Le déchet de civilisation

Vous avez peut-être déjà lu des articles sur Béa Johnson, cette infatigable prètresse du zéro déchet.

Le déchet c’est en effet un grand problème de civilisation car on en génère des milliards de tonnes, et la majeure partie n’est ni recyclée ni valorisée...

Cette problématique renvoie à nos méthodes (humaines) de concevoir des systèmes: on se focalise sur des éléments, avec des intrants et des sortants, et donc on veut maximiser l’efficacité de cet élément isolé du tout.

Par exemple, on installe une grosse centrale électrique plutôt que plusieurs petites. Ou on construit une énorme ville à la place d’un habitat dispersé. On imagine que le système est optimal parce qu’on favorise les gros flux convergeant plutôt que des réseaux ramifiés. Un approvisionnement avec de gros camions et une unique destination consomment en effet moins de carburant qu’un ensemble de petits véhicules sur une myriade de route. Il est aussi vrai qu’une grosse installation a souvent un rendement meilleur qu’une petite, car les systèmes performants y sont plus rentables.

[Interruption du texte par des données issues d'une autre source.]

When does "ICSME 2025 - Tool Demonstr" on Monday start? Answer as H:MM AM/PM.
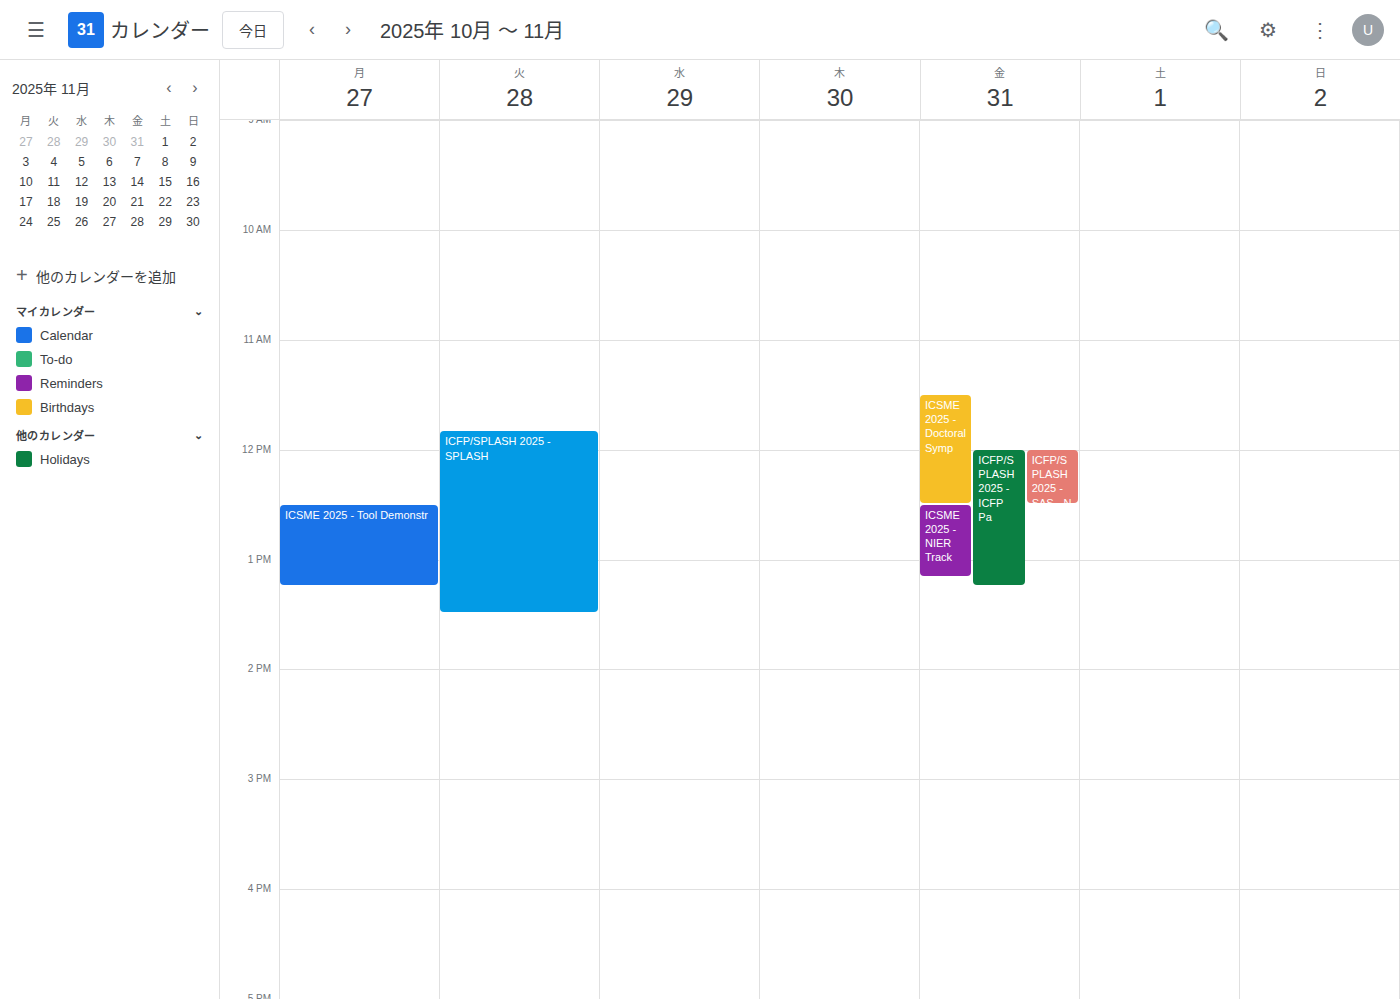
12:30 PMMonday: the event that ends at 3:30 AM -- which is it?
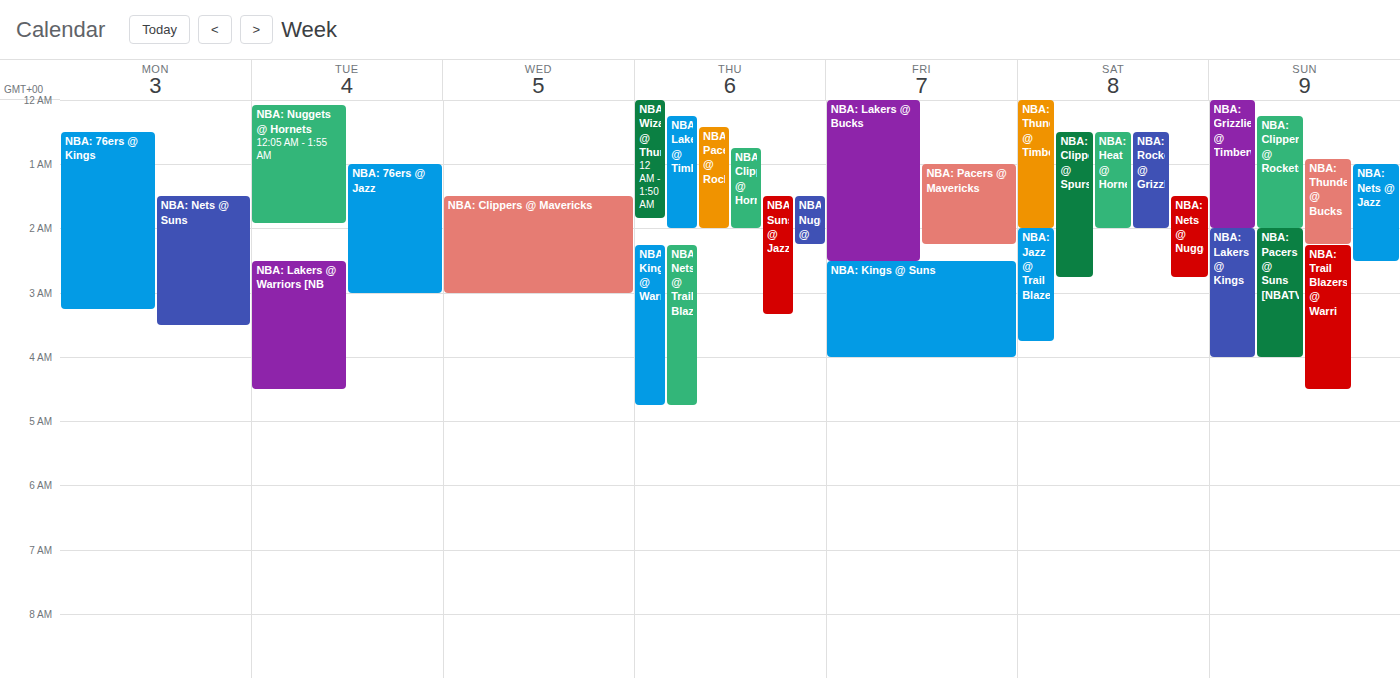
"NBA: Nets @ Suns"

Cependant, le souci est qu’un matériaux devient un déchet surtout à cause de sa quantité (ou de sa concentration, ce qui peut être lié): par exemple, la cendre d’un poêle à bois peut être utilisée dans le jardin qui entoure la maison, et si on en a trop à un moment donné on peut la stocker temporairement en attendant de savoir quoi en faire. Par contre les cendres d’une grosse centrale à biomasse, c’est un déchet, car répandre une telle quantité sur un champ conduit à le stériliser.

Dans les écosystèmes naturels, les éléments ne sont pas optimisés individuellement (le rendement mécanique d’un être humain est certainement très mauvais…), mais la notion de déchet n’existe pas: la feuille morte devient nourriture pour le lombric, dont les excréments sont compostés par d’autres petites bêtes, dont les sous-produits nourrissent les plantes etc.

Ces cycles là, on ne les a pas imaginés lors de la conception des systèmes industriels. Ils existaient un peu dans les campagnes d’avant guerre: on faisait du savon avec la cendre du poêle, le papier journal servait de papier toilette…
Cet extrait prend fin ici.